[Images with keypoint coordinates]
_ _ _ _

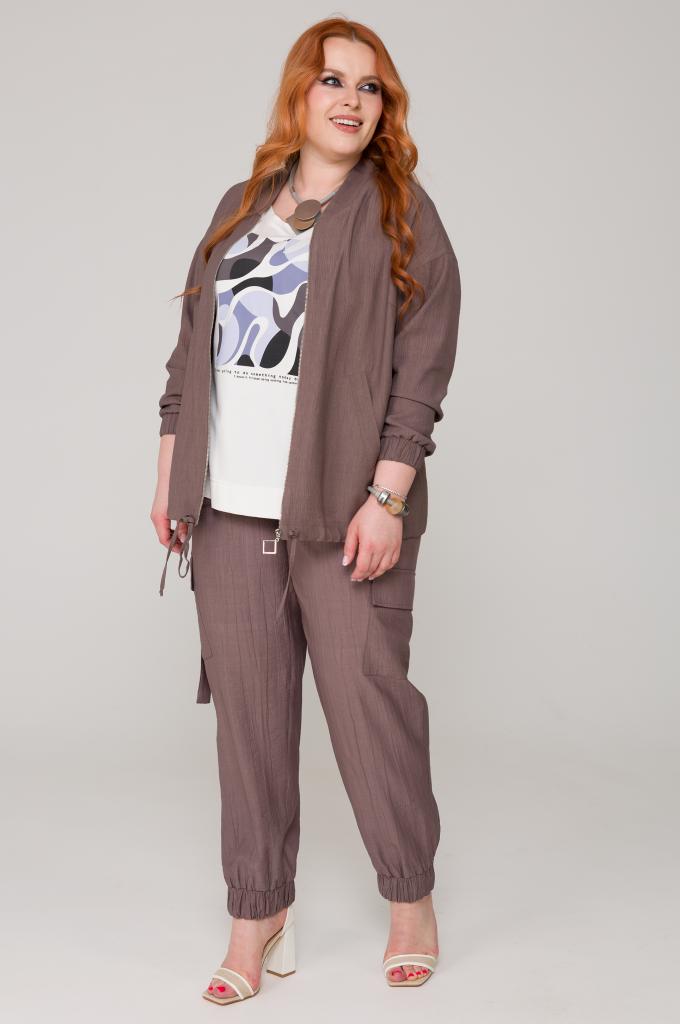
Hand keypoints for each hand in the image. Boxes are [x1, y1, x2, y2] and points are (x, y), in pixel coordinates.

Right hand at [150, 435, 187, 552]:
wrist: (174, 460)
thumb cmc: (177, 482)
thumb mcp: (183, 506)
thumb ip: (183, 523)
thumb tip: (184, 537)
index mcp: (159, 515)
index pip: (164, 539)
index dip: (174, 548)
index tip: (185, 552)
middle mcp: (158, 513)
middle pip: (166, 534)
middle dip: (178, 541)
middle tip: (191, 545)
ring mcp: (163, 508)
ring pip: (169, 526)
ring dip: (180, 531)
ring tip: (193, 533)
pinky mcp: (168, 502)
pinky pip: (172, 518)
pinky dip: (180, 522)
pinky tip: (191, 521)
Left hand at [342, 495, 403, 580]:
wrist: (386, 504)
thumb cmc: (368, 514)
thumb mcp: (353, 529)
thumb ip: (349, 547)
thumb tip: (345, 563)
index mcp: (368, 545)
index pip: (362, 567)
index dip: (357, 574)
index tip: (353, 577)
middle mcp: (381, 549)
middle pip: (372, 569)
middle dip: (364, 575)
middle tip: (358, 577)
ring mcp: (391, 548)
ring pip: (384, 568)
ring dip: (375, 574)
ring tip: (369, 576)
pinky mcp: (398, 545)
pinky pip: (393, 562)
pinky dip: (386, 568)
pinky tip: (381, 568)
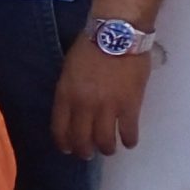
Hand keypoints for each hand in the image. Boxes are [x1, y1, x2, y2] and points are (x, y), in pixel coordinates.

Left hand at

_ _ _ _

In the answer, include exactly the lines from the top of the entries through the line containing "thumb cmc: (368, 514)", and nothing else, not even the pictures.

Hand keypoints for each hand in the image. Boxes are [x1, y1, x2, y2] and points are (x, y), in pixel coordinates.

Right hand at [150, 435, 187, 552]:
wrist: (174, 460)
thumb cmc: (177, 482)
thumb mcp: (183, 506)
thumb ip: (183, 523)
thumb tip: (184, 537)
index mcp: (159, 515)
index pip: (164, 539)
index dip: (174, 548)
index tip: (185, 552)
middle mcp: (158, 513)
middle pip: (166, 534)
middle dip: (178, 541)
middle tip: (191, 545)
ring mcp: (163, 508)
ring pip: (169, 526)
ring dip: (180, 531)
ring tip: (193, 533)
pinky mcp: (168, 502)
pinky pip: (172, 518)
pinky dip: (180, 522)
pinky tip: (191, 521)
Left hand at [342, 495, 403, 580]:
wrist: (386, 504)
thumb cmc: (368, 514)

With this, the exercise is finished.